Over the years, she’d felt a slow-boiling anger directed at her father, an anger she felt was somewhat unjustified. Recently she’d begun to accept what he’d done, and had begun to come to terms with her heritage. But apparently she was fooling herself, because now, realizing that the kidnapping might have been due to her connection to Jackson Sweet, the man who’d abandoned her, the man who’d never seen her or called her or said one word to her . . . now she was once again filled with resentment and rage.
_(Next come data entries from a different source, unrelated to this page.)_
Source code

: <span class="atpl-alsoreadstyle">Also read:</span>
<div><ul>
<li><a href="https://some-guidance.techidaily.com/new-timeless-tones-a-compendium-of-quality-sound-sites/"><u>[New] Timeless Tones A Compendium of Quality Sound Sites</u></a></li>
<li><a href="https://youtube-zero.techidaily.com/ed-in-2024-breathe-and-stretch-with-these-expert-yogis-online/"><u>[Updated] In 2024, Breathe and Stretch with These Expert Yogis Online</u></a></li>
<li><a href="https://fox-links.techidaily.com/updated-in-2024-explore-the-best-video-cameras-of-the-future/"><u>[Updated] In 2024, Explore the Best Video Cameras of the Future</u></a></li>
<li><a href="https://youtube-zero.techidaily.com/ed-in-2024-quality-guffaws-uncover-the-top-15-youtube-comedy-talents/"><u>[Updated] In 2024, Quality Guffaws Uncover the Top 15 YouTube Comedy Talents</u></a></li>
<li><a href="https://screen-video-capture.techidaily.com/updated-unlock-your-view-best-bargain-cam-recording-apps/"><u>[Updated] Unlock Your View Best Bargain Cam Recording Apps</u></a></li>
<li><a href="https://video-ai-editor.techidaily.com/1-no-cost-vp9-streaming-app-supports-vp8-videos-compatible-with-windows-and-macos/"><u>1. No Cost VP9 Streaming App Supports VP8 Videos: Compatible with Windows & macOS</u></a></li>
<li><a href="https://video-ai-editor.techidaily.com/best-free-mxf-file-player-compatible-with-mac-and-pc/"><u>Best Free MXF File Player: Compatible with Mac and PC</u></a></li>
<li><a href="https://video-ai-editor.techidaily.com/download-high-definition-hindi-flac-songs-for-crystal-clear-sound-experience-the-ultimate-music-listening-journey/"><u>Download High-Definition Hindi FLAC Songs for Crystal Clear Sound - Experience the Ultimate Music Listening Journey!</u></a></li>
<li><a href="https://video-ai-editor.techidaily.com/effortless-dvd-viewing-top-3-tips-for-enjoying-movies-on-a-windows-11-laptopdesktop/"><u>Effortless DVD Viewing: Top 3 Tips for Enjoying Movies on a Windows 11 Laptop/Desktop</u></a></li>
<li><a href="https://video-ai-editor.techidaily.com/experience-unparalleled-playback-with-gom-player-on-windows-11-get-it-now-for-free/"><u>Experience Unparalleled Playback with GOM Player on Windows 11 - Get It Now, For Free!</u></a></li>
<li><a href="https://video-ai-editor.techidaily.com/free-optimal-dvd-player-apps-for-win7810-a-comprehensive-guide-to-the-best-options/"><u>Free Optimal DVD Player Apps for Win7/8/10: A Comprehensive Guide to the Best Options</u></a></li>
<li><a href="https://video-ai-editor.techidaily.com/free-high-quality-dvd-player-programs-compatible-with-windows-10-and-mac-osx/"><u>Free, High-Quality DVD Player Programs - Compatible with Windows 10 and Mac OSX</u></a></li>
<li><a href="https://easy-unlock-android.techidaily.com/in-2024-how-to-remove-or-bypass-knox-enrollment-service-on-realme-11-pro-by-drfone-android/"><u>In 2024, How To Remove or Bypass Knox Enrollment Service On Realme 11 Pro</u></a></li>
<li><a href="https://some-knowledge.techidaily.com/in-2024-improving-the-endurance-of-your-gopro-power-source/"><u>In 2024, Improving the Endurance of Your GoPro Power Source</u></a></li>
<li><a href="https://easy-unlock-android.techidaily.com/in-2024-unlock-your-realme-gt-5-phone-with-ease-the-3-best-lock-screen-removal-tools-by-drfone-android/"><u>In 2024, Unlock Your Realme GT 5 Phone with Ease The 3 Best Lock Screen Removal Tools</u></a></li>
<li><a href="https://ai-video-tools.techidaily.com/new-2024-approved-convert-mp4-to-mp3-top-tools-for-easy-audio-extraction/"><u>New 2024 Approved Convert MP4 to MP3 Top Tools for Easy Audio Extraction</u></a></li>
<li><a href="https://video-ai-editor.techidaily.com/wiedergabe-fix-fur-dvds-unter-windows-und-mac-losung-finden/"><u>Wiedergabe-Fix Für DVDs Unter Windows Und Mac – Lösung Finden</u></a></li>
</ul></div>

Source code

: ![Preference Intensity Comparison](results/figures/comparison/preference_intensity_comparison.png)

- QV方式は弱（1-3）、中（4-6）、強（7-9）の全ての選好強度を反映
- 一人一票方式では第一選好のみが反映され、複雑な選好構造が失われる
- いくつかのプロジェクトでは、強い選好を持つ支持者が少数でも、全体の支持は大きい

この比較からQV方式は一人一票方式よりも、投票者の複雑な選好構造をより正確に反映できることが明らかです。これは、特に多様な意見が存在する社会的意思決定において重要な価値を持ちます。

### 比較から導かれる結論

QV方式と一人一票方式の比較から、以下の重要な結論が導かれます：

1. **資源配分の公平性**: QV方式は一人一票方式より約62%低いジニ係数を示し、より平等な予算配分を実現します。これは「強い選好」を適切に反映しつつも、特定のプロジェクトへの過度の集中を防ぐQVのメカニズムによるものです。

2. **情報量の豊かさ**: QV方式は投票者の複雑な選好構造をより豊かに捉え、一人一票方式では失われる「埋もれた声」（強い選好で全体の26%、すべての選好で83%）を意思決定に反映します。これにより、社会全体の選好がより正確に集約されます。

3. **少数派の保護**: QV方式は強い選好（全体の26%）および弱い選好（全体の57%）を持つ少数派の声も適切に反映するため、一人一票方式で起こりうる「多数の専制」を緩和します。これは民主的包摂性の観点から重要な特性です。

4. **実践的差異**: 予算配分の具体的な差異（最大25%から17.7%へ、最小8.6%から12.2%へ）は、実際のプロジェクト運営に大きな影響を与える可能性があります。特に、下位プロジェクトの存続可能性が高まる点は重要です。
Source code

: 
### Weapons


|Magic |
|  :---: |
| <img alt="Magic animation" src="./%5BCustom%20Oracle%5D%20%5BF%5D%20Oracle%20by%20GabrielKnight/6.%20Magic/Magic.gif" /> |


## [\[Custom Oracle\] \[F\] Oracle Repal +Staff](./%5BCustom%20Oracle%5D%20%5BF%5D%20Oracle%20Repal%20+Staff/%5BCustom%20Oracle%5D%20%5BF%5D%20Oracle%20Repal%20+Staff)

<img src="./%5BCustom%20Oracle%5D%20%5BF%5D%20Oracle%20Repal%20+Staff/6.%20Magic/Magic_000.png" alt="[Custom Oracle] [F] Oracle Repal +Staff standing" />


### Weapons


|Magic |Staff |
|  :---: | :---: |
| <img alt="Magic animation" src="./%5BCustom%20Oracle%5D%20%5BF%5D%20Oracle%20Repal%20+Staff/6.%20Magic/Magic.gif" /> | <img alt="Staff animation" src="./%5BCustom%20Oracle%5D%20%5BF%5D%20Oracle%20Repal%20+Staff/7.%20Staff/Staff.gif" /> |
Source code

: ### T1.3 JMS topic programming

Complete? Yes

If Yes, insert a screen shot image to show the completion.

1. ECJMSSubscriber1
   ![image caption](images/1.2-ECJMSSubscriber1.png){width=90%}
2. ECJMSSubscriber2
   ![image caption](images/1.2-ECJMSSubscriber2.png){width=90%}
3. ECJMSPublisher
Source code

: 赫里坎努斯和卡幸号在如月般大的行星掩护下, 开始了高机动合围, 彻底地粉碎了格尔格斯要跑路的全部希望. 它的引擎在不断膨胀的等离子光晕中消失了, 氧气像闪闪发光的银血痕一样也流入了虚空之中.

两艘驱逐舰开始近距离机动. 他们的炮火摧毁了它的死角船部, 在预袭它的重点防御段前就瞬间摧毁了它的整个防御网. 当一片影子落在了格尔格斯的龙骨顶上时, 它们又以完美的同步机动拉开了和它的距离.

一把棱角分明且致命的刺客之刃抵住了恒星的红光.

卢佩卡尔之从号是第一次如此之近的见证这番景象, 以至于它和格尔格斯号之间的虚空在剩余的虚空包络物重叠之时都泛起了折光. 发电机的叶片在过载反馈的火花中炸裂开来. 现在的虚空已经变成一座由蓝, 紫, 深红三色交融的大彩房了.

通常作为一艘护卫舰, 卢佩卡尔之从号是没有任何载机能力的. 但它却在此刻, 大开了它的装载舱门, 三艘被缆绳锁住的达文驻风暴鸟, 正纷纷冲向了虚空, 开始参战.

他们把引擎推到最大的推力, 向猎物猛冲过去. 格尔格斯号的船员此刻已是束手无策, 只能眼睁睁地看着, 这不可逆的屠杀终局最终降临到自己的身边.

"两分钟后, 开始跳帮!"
She was an adult. She had a teenage daughter. How could she still harbor these feelings toward a man she’d never known? A man who wasn’t even alive any longer? And maybe that was part of the problem. He’d died. He’d slipped away before she could confront him. For years she’d imagined their encounter. She’d imagined finally meeting him face-to-face. And sometimes those meetings were tender. In those imaginings, her father had apologized. He’d explained the why of his actions, and he’d told her that he’d been young and foolish, and that he regretted the years he’d wasted not knowing her. And in other imaginings, she’d told him coldly and firmly that he was nothing to her. That he didn’t deserve to speak to her, and he didn’t deserve to meet his granddaughter.
Closure.
His death had robbed her of the closure she dreamed of having, no matter how positive or negative. Now there was nothing but the legacy he’d left, a sort of branding, a claim he had no right to claim. A claim she could do nothing about. It was almost as if her father had reached beyond the grave to stamp her as his own.